**REQUIRED ACTION:** Look below for the line that has "97.9916643 | | | | |". Set down the lines from there through the line that has "ROCK 21 R19-T30", exactly as written.
-- INFORMATION follows --
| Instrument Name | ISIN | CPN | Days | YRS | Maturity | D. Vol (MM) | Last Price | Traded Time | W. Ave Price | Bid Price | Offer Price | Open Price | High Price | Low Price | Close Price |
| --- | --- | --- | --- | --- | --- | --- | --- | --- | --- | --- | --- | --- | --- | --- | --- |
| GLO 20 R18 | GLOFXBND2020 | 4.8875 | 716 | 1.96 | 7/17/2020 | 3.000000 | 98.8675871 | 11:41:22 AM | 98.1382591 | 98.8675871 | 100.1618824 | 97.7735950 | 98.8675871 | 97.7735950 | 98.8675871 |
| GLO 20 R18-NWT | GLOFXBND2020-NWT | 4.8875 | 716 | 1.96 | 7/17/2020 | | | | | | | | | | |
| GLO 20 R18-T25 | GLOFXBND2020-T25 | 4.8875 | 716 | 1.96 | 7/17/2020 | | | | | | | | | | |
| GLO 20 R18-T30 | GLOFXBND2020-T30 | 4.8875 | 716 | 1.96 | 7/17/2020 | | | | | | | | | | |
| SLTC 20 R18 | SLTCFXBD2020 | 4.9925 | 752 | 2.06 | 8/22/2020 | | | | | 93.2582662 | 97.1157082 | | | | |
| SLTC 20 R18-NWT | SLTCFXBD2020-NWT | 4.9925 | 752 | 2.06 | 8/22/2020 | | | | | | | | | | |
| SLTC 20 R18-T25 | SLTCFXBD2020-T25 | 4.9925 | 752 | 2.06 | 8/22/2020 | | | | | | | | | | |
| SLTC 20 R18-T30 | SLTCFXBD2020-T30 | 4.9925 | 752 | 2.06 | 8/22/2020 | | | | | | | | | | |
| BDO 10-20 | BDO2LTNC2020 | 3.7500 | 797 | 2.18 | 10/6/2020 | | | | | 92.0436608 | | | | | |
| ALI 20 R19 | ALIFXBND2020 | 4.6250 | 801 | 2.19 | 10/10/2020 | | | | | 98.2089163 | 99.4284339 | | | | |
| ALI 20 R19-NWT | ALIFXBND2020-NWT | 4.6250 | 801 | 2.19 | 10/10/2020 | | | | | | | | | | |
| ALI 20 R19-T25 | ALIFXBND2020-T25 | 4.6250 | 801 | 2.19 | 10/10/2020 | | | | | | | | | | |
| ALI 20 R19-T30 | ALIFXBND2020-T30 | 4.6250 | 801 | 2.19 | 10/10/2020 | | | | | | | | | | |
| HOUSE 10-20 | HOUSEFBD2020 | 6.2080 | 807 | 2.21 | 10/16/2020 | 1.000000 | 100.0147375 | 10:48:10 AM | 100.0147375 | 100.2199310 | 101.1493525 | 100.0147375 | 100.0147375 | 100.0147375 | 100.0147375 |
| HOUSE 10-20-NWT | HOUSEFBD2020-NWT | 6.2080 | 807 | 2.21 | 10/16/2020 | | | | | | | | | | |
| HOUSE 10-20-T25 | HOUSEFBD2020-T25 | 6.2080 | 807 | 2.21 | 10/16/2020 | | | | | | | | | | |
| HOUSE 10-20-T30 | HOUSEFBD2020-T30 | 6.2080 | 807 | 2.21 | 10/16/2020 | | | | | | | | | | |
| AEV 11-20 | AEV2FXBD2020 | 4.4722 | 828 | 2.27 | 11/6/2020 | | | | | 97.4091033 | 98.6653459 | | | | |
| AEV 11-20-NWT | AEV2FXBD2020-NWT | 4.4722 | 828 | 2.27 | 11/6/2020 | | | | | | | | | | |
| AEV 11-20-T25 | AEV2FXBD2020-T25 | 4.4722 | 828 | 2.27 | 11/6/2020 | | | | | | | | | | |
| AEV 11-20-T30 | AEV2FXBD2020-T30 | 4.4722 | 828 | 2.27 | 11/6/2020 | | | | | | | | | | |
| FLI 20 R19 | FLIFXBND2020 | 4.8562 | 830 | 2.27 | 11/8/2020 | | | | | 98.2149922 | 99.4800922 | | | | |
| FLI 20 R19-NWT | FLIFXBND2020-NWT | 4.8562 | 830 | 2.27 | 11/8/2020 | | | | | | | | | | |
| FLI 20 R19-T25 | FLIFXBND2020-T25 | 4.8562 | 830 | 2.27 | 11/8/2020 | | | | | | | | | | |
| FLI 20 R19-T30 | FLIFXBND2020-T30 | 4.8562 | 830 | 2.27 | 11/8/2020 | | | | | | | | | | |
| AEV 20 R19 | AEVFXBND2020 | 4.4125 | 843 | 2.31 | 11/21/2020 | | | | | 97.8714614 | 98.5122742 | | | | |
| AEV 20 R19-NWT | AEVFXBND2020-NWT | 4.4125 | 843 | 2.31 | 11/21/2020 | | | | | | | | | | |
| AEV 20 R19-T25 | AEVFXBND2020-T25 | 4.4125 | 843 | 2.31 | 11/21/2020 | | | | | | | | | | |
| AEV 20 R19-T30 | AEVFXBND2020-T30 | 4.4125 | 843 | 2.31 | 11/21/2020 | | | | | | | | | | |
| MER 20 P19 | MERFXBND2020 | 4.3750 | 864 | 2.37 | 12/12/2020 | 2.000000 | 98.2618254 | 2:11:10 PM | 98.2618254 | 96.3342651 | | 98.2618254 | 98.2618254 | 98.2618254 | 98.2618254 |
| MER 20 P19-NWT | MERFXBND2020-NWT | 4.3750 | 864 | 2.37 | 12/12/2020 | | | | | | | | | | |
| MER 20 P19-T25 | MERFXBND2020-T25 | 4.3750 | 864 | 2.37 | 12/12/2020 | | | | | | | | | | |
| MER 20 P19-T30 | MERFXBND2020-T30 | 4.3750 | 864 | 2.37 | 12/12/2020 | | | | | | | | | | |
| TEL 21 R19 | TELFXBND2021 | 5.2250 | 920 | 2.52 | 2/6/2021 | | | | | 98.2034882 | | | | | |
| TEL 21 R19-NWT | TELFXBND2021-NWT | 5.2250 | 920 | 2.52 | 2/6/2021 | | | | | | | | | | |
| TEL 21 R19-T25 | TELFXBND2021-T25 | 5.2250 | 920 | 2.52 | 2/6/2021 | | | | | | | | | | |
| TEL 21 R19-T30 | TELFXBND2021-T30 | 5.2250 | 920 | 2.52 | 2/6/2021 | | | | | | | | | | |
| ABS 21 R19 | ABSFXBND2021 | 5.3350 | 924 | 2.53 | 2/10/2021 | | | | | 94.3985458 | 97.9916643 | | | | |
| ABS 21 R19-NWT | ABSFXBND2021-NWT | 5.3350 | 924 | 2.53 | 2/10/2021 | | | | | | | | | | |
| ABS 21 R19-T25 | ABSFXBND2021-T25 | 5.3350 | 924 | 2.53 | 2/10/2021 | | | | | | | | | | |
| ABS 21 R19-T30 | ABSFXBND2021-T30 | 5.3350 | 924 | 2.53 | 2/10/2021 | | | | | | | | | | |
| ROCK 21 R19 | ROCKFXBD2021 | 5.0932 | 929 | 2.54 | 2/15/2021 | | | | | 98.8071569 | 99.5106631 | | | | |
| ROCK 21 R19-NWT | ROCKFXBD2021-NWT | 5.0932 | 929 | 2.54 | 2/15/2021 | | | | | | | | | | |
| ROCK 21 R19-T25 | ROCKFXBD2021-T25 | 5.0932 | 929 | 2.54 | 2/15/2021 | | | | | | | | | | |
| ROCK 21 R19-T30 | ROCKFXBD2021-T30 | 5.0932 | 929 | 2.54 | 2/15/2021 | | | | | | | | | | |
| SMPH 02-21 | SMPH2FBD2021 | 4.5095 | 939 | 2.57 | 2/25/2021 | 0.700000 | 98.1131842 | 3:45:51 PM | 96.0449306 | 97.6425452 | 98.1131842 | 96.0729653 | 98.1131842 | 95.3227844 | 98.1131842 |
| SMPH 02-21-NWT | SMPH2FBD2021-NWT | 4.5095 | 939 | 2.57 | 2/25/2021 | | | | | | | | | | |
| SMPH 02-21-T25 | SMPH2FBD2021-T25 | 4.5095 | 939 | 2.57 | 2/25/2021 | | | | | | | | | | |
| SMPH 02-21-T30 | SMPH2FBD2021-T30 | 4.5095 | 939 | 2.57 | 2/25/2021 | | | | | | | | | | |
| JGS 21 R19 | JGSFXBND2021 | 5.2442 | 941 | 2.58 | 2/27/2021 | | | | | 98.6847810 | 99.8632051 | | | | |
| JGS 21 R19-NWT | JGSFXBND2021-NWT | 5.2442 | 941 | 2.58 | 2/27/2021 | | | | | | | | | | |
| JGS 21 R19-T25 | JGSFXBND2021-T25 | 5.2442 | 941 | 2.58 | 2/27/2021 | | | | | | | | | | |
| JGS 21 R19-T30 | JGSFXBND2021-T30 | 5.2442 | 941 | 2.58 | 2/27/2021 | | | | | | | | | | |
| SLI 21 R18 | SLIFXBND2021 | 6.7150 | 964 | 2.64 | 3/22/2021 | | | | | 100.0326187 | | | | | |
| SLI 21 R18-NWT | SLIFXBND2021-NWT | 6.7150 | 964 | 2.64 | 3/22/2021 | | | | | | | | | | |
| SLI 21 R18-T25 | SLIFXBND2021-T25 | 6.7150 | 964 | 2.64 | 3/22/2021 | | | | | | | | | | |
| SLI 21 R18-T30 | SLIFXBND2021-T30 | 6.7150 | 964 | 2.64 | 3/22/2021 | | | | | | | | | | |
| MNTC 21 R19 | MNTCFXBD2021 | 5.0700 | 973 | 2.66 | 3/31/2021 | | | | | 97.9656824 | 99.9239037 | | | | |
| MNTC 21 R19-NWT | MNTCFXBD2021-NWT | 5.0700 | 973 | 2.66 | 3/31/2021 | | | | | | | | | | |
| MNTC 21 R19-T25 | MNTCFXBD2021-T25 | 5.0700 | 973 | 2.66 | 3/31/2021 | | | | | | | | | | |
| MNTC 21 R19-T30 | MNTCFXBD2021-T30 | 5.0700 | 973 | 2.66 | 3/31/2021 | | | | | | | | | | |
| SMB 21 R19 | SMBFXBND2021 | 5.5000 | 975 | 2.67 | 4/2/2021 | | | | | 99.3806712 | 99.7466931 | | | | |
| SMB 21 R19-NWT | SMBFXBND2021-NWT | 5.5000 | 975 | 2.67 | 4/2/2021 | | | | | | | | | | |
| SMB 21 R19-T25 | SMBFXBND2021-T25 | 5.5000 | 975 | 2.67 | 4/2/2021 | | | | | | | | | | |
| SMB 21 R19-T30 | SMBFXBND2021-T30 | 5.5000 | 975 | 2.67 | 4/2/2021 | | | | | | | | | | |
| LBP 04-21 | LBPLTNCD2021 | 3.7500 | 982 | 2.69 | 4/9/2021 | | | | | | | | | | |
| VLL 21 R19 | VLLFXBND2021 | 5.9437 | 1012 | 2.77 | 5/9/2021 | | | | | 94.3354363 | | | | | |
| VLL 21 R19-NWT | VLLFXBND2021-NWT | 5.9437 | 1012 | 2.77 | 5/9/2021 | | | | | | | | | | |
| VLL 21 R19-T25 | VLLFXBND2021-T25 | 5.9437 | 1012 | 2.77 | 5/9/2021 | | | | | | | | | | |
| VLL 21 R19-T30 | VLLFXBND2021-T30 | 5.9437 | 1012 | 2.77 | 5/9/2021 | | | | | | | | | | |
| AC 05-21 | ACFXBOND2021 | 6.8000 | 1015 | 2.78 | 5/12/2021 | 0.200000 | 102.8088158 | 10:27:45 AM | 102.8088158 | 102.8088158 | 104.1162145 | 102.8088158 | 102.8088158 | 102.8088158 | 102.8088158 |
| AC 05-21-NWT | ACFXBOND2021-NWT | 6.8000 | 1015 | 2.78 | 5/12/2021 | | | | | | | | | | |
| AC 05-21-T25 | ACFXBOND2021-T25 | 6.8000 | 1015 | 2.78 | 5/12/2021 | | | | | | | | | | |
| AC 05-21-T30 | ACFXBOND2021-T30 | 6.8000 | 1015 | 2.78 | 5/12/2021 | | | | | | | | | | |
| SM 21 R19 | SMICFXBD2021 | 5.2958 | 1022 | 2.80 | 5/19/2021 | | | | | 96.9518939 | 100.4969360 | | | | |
-- INFORMATION concluded --
**REPLY TO THE EXERCISE:**
| ABS 21 R19 | ABSFXBND2021 | 5.3350 | 924 | 2.53 | 2/10/2021 | | | | | 94.3985458 | 97.9916643 | | | | |
| ABS 21 R19-NWT | ABSFXBND2021-NWT | 5.3350 | 924 | 2.53 | 2/10/2021 | | | | | | | | | | |
| ABS 21 R19-T25 | ABSFXBND2021-T25 | 5.3350 | 924 | 2.53 | 2/10/2021 | | | | | | | | | | |
| ABS 21 R19-T30 | ABSFXBND2021-T30 | 5.3350 | 924 | 2.53 | 2/10/2021 | | | | | | | | | | |
| ROCK 21 R19 | ROCKFXBD2021 | 5.0932 | 929 | 2.54 | 2/15/2021 | | | | | 98.8071569 | 99.5106631 | | | | |
| ROCK 21 R19-NWT | ROCKFXBD2021-NWT | 5.0932 | 929 | 2.54 | 2/15/2021 | | | | | | | | | | |
| ROCK 21 R19-T25 | ROCKFXBD2021-T25 | 5.0932 | 929 | 2.54 | 2/15/2021 | | | | | | | | | | |
| ROCK 21 R19-T30 | ROCKFXBD2021-T30 | 5.0932 | 929 | 2.54 | 2/15/2021 | | | | | | | | | | |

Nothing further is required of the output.